As we were tacking to head back, Dave stepped into the cockpit well, leaning on the tiller for support. There was a mighty CRACK, and it hung limp, split from the pivot point at the rudderstock forward about 10 inches. We stared at in shock, realizing simultaneously that without it we would be in trouble (given full sail and a freshening breeze); it is fiendishly difficult or even impossible to depower and stow the sails without having rudder control to head up into the wind. Gingerly babying it, we quickly dropped the main and furled the jib, then fired up the outboard (with its vectored thrust, also controlled by the tiller) and limped back to the harbour… holding the stick “just so” to keep the split from become a complete fracture and leaving us with a useless stub with inadequate mechanical advantage for the huge rudder. It’s actually a very dumb design, with a long moment arm concentrating force on a tiny little bit of unsupported laminated wood, and after I get home with Dave’s field-expedient epoxy and thru-bolt repair I’ll do what many other Corsair sailors have done: build a proper socket of stainless or fiberglass that can handle routine operating stresses (we noticed after disassembling it that there were TWO cracks in the laminate, one of which was clearly weathered).
Cruising: the art of fixing your boat in exotic ports.
At this point, I’m down to the last few days of this shakedown adventure, on the cusp of a decision about making a side trip to the famed Princess Louisa Inlet (48 miles up a long channel and through some wicked rapids that have to be traversed at slack)… or continuing south to duck into Vancouver for a quick urban sailing experience before checking into the US at Point Roberts and aiming myself at my new end tie in Blaine Harbor. If all goes as planned, that will be where I will spend a few months tackling the substantial to-do list resulting from all this on-water research.
I’m about to start fleshing out the Nomadness “parent directory” with technical information and other static content. As these projects get underway, they will be documented here to make the process a little easier for others with similar craft (I have found a real shortage of useful information, and there is no documentation available from the factory). The projects cover a wide range… with fixes for shoddy detailing and replacement of cheap fixtures at one end of the spectrum, and hard-core geek expressionism and system integration at the other. I’m very glad I waited to begin all this until I had some time on water!

_DATASET EXCERPTS:_
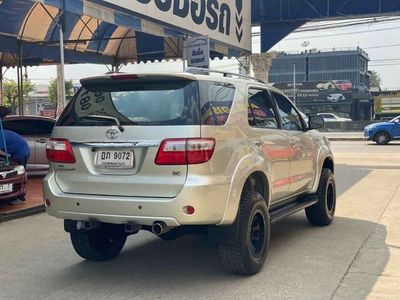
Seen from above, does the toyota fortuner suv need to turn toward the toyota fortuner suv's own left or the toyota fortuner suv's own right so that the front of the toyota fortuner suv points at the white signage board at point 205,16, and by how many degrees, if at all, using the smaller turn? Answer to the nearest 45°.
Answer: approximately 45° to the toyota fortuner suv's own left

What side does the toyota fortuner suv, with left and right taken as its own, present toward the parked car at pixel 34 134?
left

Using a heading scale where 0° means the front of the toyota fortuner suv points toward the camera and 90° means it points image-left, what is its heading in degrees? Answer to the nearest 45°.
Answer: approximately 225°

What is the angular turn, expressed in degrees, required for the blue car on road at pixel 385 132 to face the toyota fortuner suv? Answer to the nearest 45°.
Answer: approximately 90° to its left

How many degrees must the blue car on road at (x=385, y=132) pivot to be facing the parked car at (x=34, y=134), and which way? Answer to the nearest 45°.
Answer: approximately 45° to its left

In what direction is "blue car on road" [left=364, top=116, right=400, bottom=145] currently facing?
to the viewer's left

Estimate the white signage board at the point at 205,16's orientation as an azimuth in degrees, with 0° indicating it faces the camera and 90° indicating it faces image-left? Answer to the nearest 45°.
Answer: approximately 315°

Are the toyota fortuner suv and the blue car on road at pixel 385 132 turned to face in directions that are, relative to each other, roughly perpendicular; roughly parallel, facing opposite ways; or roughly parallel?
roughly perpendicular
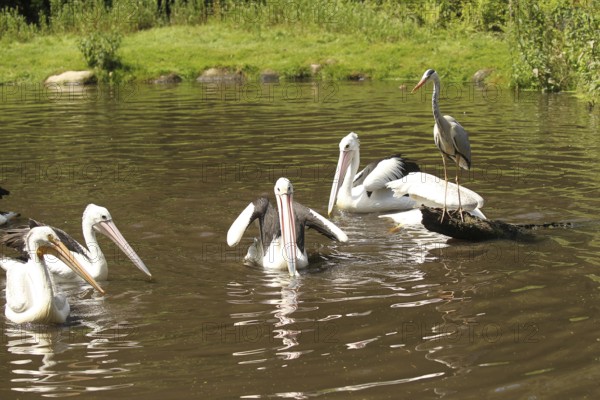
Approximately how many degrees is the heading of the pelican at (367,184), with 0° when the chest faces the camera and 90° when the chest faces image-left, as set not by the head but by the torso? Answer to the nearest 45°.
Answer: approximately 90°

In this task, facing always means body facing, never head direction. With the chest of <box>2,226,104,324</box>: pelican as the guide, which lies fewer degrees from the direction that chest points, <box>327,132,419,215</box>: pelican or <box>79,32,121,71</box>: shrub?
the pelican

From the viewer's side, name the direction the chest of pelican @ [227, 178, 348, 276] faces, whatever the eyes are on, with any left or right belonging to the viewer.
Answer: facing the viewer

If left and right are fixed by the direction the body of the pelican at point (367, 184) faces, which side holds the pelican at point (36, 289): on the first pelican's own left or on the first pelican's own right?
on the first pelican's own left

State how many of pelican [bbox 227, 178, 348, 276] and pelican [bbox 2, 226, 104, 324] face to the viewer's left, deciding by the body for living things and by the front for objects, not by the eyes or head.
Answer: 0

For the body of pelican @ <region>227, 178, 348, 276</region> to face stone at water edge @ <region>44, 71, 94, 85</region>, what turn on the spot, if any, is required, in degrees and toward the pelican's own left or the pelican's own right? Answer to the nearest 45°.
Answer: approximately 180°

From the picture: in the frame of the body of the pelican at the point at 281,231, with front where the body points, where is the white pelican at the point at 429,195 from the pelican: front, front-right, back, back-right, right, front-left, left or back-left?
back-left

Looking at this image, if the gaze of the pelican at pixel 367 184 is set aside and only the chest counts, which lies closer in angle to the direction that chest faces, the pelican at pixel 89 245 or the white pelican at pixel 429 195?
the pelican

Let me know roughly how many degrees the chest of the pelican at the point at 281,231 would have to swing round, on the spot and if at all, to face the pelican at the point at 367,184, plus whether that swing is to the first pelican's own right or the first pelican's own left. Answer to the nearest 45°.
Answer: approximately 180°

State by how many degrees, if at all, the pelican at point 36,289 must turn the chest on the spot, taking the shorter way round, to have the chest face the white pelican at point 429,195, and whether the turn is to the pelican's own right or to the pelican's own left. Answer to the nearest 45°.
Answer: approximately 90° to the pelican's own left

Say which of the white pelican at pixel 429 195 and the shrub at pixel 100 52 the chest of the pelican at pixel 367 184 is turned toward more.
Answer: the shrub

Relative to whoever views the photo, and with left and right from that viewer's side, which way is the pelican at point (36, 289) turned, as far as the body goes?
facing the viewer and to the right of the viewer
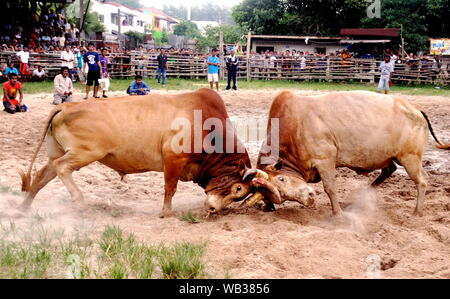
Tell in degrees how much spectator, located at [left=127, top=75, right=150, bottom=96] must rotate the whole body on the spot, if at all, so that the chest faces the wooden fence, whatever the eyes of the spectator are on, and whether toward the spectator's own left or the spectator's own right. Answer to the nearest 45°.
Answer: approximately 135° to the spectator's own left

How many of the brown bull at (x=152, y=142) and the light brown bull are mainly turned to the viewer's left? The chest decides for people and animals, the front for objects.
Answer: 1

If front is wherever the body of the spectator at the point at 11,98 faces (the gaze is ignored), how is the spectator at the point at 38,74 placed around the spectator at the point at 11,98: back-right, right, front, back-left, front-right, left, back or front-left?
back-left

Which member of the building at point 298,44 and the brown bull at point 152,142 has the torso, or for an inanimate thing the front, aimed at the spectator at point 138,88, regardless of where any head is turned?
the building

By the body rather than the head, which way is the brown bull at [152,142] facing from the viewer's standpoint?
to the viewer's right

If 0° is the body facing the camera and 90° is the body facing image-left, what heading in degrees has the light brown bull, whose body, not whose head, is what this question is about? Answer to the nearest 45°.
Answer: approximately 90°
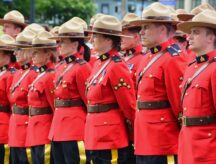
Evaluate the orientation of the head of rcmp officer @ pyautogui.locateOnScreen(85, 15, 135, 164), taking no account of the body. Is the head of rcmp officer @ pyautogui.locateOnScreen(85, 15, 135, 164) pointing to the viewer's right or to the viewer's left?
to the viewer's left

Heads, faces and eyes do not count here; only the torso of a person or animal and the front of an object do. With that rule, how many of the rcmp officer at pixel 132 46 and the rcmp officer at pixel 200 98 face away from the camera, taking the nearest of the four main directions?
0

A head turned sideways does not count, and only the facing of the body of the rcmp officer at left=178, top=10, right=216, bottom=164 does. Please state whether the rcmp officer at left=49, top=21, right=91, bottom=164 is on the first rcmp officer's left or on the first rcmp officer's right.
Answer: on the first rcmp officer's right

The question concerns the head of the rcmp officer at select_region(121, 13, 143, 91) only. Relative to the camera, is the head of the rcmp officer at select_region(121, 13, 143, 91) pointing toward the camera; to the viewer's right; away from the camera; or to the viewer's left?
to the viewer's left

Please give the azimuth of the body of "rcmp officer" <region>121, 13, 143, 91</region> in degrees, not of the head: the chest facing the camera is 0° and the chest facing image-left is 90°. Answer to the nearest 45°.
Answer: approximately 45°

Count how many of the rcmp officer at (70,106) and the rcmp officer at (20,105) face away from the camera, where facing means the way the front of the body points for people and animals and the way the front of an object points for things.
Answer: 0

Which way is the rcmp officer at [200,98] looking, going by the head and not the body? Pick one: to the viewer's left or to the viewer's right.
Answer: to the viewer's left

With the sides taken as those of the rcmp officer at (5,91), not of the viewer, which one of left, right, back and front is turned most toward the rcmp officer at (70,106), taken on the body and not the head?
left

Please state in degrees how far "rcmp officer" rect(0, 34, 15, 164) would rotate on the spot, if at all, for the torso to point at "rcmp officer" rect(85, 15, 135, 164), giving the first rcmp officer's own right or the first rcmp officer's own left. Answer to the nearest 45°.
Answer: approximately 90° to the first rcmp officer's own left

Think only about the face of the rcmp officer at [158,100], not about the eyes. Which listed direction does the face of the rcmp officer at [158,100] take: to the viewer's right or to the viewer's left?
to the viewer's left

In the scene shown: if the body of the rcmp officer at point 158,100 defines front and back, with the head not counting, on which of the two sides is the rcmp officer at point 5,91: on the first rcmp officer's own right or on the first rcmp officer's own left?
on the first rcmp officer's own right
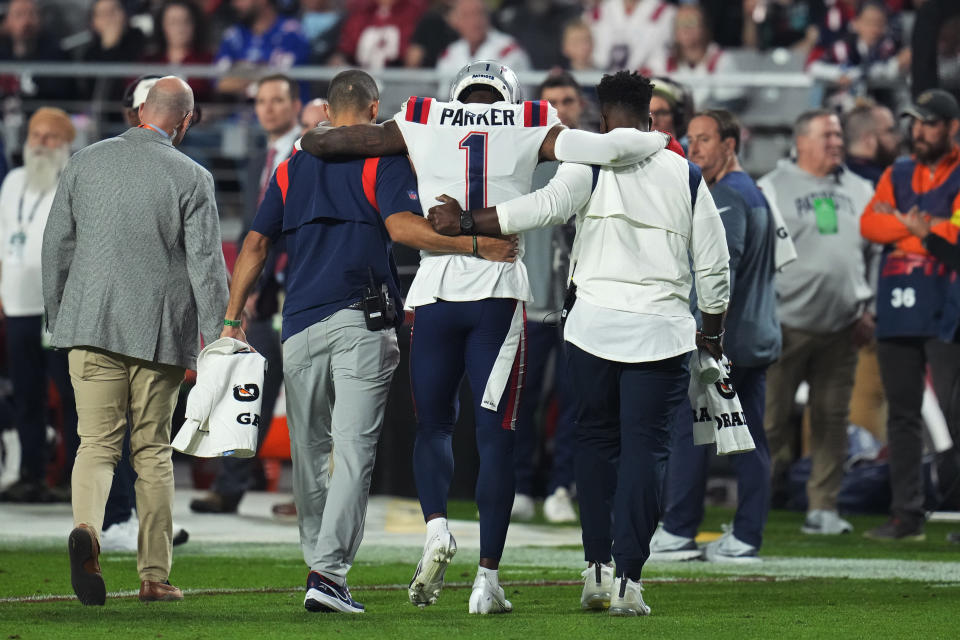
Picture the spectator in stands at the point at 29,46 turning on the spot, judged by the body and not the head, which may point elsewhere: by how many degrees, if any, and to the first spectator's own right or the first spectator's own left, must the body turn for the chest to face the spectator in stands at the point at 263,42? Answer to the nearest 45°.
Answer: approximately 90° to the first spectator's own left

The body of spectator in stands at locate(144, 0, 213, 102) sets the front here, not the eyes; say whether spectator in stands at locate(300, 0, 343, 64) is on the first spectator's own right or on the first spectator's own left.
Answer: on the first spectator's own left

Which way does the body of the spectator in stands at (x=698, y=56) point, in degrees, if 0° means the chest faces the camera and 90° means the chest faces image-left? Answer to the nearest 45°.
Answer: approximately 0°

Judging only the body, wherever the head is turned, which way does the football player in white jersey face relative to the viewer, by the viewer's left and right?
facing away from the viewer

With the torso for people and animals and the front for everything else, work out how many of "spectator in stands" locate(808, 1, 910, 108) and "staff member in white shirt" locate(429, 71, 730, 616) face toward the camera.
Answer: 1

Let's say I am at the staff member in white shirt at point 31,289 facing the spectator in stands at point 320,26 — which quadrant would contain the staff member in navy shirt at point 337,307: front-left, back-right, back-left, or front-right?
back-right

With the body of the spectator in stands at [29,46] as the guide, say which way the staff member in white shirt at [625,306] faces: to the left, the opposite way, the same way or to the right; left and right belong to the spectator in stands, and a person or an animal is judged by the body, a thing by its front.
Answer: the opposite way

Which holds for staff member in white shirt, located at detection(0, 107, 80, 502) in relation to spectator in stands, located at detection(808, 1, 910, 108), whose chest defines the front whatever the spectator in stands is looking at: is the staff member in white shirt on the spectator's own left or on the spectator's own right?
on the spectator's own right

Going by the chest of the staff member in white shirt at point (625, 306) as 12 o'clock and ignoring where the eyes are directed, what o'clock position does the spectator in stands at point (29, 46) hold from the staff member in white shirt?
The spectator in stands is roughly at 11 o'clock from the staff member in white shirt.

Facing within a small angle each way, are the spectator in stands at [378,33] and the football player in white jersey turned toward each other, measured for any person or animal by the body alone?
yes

_TASK TO COMPLETE:_
From the account of the broken tiller above, copy the passage from "I’m about to" up to and including "time on water!" word for word.

_OUTPUT:_
I’m about to start fleshing out the Nomadness “parent directory” with technical information and other static content. As these projects get underway, they will be documented here to make the process a little easier for others with similar craft (I have found a real shortage of useful information, and there is no documentation available from the factory). The projects cover a wide range… with fixes for shoddy detailing and replacement of cheap fixtures at one end of the spectrum, and hard-core geek expressionism and system integration at the other. I’m very glad I waited to begin all this until I had some time on water!